Procuré limpiar mis cabellos antes de que los jalarán, me delinee los ojos antes de ponerme a llorar.
No temo de que los zancos que les enaltecen de vez en cuando me golpeen en la cabeza, en algún momento la madera cruje, las termitas devoran y los dedos se astillan. La colchoneta no va a ser tan blanda, yo quizás sí. Sólo porque mis manos están sucias, lamento si al ayudarte a levantarte te ensucio, el pecado es mutuo.
"everything is not as it's sold"
Lo que cae como lluvia de la nube quema, y las cenizas son no más que un recordatorio de que la ola que pasó fue incapaz de no dejar rastro. La estructura no puede derrumbar los cimientos, no sigas intentando. Por más ornamento que le das, más grotesco se ve, y la conducción crea un monstruo que se viste de seda, pero se siente de plomo. Lo que toca envenena, pero lo que mira florece. La maldición más bonita y más triste.
Las tejedoras miran los hilares celestes, los cafés y los verdes. No comprenden la realidad que las asemeja.
Un niño salta con los pies encadenados, pero nunca cae. En el está la ciencia que los ancianos nunca pudieron descifrar en libros, en estudios, ni en millones de ramas.
Café con leche, el resto que los acusa de impuros. No entienden que el perfume es el mismo, y que la estreches de corazón causa más infartos que los excesos de azúcar.

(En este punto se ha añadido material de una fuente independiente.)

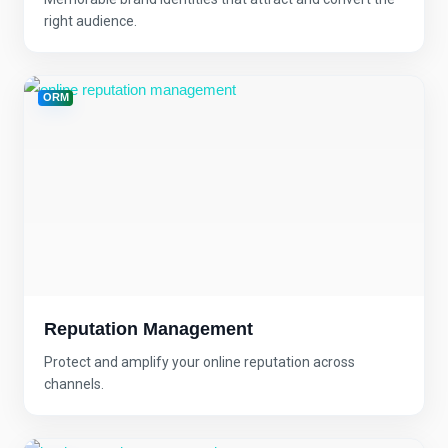
right audience.
ORM
Reputation Management
Protect and amplify your online reputation across
channels.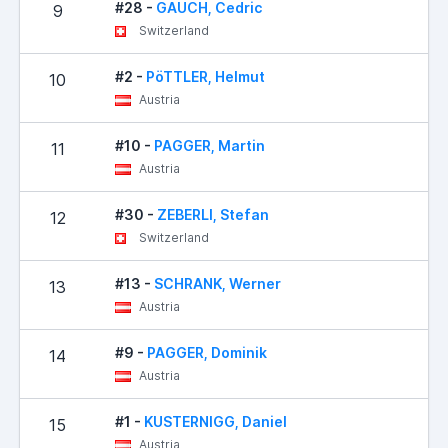
#28 -
GAUCH, Cedric
9
Switzerland
#2 -
PöTTLER, Helmut
10
Austria
#10 -
PAGGER, Martin
11
Austria
#30 -
ZEBERLI, Stefan
12
Switzerland
#13 -
SCHRANK, Werner
13
Austria
#9 -
PAGGER, Dominik
14
Austria
#1 -
KUSTERNIGG, Daniel
15
Austria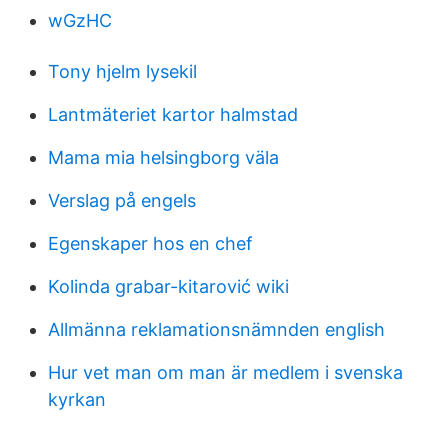
wGzHC
Tony hjelm lysekil
Lantmäteriet kartor halmstad
Mama mia helsingborg väla
Verslag på engels
Egenskaper hos en chef
Kolinda grabar-kitarović wiki
Allmänna reklamationsnämnden english
Hur vet man om man är medlem i svenska
kyrkan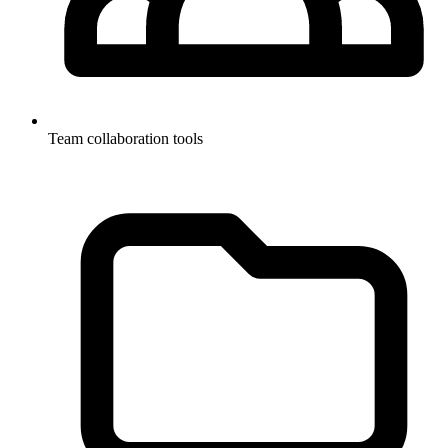
Team collaboration tools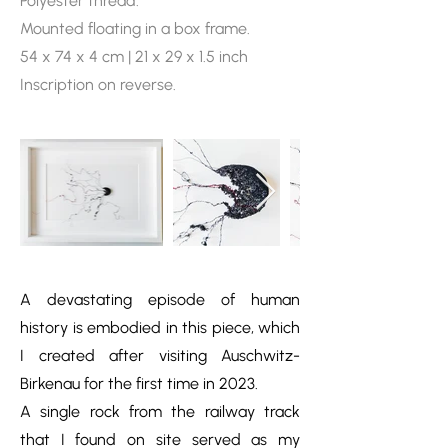
Polyester thread.
Mounted floating in a box frame.
54 x 74 x 4 cm | 21 x 29 x 1.5 inch
Inscription on reverse.
A devastating episode of human
history is embodied in this piece, which
I created after visiting Auschwitz-
Birkenau for the first time in 2023.
A single rock from the railway track
that I found on site served as my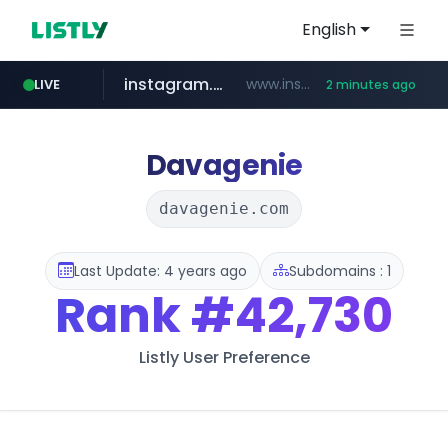
English
instagram.com
www.instagram.com/*/*****...
LIVE
2 minutes ago
flixpatrol.com
.flixpatrol.com/*****/*****...
Davagenie
davagenie.com
Last Update: 4 years ago
Subdomains : 1
Rank
#42,730
Listly User Preference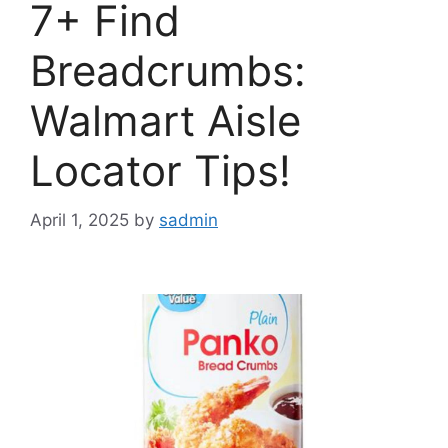
7+ Find
Breadcrumbs:
Walmart Aisle
Locator Tips!
April 1, 2025
by
sadmin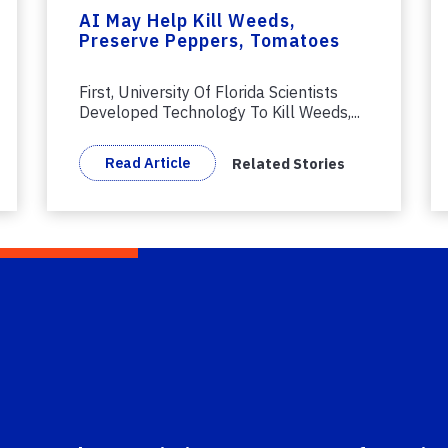
AI May Help Kill Weeds,
Preserve Peppers, Tomatoes
First, University Of Florida Scientists
Developed Technology To Kill Weeds,...
Read Article
Related Stories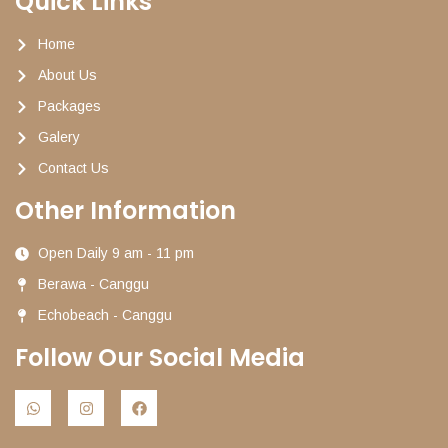
Quick Links
Home
About Us
Packages
Galery
Contact Us
Other Information
Open Daily 9 am - 11 pm
Berawa - Canggu
Echobeach - Canggu
Follow Our Social Media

Los brindis de una canción vieja se destiñen como el vino blanco, cada vez se vuelven más melancólicos para los sobrios y más reales para los ebrios.
La realidad que se configura con un beso, que cierra un pacto eterno que duró poco, pero que al fin y al cabo, terminará siendo eterno en una semilla.
Los únicos ojos negros del cielo a la tierra, que se hacen hormiga para hurgar entre los hombres los restos de los pasos que hubieron en la luna y en tu casa.